The judge, Justice James M. Burke, allowed the other women to testify to allow prosecutors to establish a pattern of behavior, even though their allegations are too old to qualify as crimes under New York State law. The actress Annabella Sciorra, for instance, took the stand under the legal theory that her testimony would support the charges of predatory sexual assault.
He maintains that all the sexual encounters he had with his accusers were consensual.
The New York Post had first reported that Ms. Bashford, of the sex crimes unit, had announced her retirement on Friday, saying that after four decades in the district attorney’s office — including nine heading the unit — she was “moving on.” She did not provide further details or respond to requests for comment.

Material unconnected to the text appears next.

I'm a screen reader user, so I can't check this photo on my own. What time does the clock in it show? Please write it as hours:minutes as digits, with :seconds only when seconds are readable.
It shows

In 2015, Ambra Battilana Gutierrez, a Filipina-Italian model, had accused Mr. Weinstein of groping her breasts and trying to slide his hand up her skirt. Ms. Bashford decided not to prosecute Mr. Weinstein because she did not believe she could prove any charges against him, and because the district attorney’s office was concerned about the inconsistent accounts that Ms. Battilana Gutierrez had provided in a sexual assault case in Italy.
Cyrus R. Vance Jr., the Manhattan district attorney, was harshly criticized for the decision.
In a recent memo to his staff, Mr. Vance described Ms. Bashford as “a great leader, mentor and a pioneer in the use of DNA to prosecute cold cases and sex crimes cases.”
Back in the courtroom, after the jurors were excused for the day, defense lawyers asked the judge to prohibit prosecutors from mentioning Mr. Weinstein’s walker in their closing arguments. The producer has used a walker after having back surgery in December, and the prosecution has been trying to counter the image of a frail man, incapable of committing the crimes of which he is accused.